Long before Trump, international law was applied selectively. Military interventions were justified after the fact. Civilian harm was regretted rhetorically and absorbed politically. Strategic interests quietly outweighed legal or moral consistency.
Trump didn’t invent this behaviour. He simply stopped pretending otherwise.
By speaking openly in transactional terms—about alliances, defence, influence—he stripped away the language that had long softened these realities. What remained was uncomfortable, but not unfamiliar. Especially to those outside the US who had experienced American power less as principle and more as pressure.
When Right and Wrong Became Optional
This is where, I think, the real damage began — long before Trump ever entered political life.
At some point, we collectively accepted that principles could be applied selectively.

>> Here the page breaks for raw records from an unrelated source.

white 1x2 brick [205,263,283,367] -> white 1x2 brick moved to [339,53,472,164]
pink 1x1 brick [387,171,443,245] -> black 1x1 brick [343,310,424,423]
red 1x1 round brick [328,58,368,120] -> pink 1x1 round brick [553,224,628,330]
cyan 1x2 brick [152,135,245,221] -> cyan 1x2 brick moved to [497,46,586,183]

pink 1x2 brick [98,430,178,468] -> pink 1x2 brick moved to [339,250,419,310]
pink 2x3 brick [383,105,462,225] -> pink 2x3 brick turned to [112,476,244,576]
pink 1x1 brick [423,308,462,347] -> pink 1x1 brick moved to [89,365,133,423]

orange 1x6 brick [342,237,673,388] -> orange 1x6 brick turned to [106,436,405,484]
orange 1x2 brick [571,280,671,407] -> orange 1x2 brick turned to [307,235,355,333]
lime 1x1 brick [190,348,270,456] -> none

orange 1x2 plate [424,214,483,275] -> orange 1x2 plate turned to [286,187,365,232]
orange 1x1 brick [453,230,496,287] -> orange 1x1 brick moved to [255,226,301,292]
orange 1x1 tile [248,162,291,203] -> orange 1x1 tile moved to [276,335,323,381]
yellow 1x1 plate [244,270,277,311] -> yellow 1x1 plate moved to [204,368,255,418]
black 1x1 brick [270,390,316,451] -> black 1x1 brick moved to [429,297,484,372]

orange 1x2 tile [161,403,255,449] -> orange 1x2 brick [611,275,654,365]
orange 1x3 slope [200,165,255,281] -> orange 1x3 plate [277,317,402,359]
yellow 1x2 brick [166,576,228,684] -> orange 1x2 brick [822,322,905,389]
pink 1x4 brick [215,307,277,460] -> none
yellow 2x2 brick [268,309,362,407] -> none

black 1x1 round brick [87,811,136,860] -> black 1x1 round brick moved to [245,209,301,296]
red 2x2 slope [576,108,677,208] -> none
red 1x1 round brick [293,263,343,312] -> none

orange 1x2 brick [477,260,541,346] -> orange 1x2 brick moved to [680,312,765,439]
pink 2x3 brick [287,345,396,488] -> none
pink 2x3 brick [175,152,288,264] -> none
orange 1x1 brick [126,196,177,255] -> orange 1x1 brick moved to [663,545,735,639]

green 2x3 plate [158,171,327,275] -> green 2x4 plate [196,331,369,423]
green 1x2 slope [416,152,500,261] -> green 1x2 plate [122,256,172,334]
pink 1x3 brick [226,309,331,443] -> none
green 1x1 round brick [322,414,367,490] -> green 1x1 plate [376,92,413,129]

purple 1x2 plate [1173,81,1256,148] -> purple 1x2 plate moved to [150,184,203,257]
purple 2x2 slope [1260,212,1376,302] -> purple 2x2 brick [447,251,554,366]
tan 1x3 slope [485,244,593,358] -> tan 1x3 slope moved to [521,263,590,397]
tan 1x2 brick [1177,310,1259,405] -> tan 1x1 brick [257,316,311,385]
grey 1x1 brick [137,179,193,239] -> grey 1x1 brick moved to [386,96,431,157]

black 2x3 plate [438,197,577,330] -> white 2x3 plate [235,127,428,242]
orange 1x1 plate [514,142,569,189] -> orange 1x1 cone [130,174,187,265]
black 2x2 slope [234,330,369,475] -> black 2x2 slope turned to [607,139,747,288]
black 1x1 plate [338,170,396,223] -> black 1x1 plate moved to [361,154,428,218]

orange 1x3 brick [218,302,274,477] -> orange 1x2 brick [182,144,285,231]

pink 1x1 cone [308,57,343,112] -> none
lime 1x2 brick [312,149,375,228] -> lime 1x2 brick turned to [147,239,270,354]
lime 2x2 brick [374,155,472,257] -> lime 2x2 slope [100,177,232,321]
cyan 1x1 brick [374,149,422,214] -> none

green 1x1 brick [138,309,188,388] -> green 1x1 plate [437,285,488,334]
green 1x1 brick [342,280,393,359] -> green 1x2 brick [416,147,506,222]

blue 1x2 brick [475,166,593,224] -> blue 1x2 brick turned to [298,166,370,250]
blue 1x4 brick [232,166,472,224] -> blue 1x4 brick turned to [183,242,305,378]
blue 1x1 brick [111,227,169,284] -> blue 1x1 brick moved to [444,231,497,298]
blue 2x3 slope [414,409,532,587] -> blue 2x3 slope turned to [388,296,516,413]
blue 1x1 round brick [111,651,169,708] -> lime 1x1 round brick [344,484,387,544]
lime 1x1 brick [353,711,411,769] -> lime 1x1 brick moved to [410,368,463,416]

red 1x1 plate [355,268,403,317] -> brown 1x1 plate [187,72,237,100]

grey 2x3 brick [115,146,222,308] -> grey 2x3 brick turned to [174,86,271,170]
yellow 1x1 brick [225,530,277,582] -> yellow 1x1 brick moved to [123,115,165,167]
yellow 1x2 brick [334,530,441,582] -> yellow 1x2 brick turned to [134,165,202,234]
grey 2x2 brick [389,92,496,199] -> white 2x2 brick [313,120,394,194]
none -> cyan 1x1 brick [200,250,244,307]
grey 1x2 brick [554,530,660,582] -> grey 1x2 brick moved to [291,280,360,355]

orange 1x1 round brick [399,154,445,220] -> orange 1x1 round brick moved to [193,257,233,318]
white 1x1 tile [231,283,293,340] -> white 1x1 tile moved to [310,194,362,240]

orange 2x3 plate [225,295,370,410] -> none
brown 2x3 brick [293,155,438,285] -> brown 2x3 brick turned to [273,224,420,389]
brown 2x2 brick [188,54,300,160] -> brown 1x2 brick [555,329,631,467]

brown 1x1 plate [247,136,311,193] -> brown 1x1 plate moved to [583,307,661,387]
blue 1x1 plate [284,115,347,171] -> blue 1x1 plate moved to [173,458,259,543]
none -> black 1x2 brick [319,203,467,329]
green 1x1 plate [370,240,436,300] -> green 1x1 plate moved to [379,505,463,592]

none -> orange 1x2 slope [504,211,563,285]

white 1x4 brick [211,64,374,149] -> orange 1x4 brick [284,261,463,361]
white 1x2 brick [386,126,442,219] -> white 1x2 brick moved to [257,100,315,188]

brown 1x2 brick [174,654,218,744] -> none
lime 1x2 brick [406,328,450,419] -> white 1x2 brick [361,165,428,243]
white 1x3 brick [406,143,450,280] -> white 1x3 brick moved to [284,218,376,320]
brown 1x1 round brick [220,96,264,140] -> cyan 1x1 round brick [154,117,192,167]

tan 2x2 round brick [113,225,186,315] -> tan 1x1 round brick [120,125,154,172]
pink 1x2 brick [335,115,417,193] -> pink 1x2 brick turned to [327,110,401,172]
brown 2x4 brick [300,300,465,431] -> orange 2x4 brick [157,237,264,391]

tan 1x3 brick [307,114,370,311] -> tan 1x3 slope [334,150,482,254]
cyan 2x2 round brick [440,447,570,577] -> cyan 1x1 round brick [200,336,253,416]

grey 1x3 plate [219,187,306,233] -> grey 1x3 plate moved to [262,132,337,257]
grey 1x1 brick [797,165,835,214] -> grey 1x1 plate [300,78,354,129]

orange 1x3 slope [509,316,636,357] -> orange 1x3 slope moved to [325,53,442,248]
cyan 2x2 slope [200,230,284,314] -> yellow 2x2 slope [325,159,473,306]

That international law could be invoked when convenient and ignored when inconvenient. That occupation, domination, or the denial of self-determination could be tolerated in one context and condemned in another.
You cannot argue, with credibility, that some people may live indefinitely without sovereignty while others must never be ruled against their will. You cannot claim to defend universal values while treating them as conditional. Once right and wrong become negotiable, they cease to function as principles at all.
From Europe, this inconsistency has been visible for decades. And once it takes hold, it corrodes everything: trust between nations, faith in institutions, belief that justice is anything more than a slogan.
Selective morality does not stay contained. It teaches leaders that power outranks principle, and citizens that rules bend for the strong and harden for the weak. The result is not order, but erosion.
What we are witnessing now does not feel sudden. It feels like the delayed consequence of choices long made.
Capitalism Without the Apology
Trump also removed the politeness from capitalism’s relationship with power. Economic interest was no longer carefully balanced against public responsibility in official language. It was prioritised openly.
Deregulation, environmental policy, corporate advantage—these were framed as obvious goods, not moral trade-offs.
Again, this was not new. But it was no longer disguised as necessity or inevitability. For many watching from Europe, it echoed patterns already visible closer to home: money shaping policy, influence masquerading as expertise, democracy bending toward capital while insisting nothing fundamental had changed.
The Temptation to Return to “Normal”
As the political temperature cools, there is a strong desire—on both sides of the Atlantic—to return to normal. To restore the language of decency. To believe that the danger has passed because the tone has improved.
I understand that impulse. But I don’t trust it.
Normal is what allowed these weaknesses to deepen quietly over decades. Normal relied on restraint rather than accountability, on image rather than structure.
A system that only works when everyone behaves well is not a strong system. It is a courteous one.
An Exposure We Should Not Waste
I don’t believe Trump intended to reveal anything. But he did.
He exposed how thin democratic guardrails can be. How conditional international law often is. How deeply money shapes political outcomes. And how quickly institutions prioritise stability over principle when truly challenged.
Trump did not create these realities. He made them harder to deny.
The danger now is not simply his possible return, but the broader lesson being ignored. If the response is merely to replace one figure and restore better manners, then nothing essential has been learned.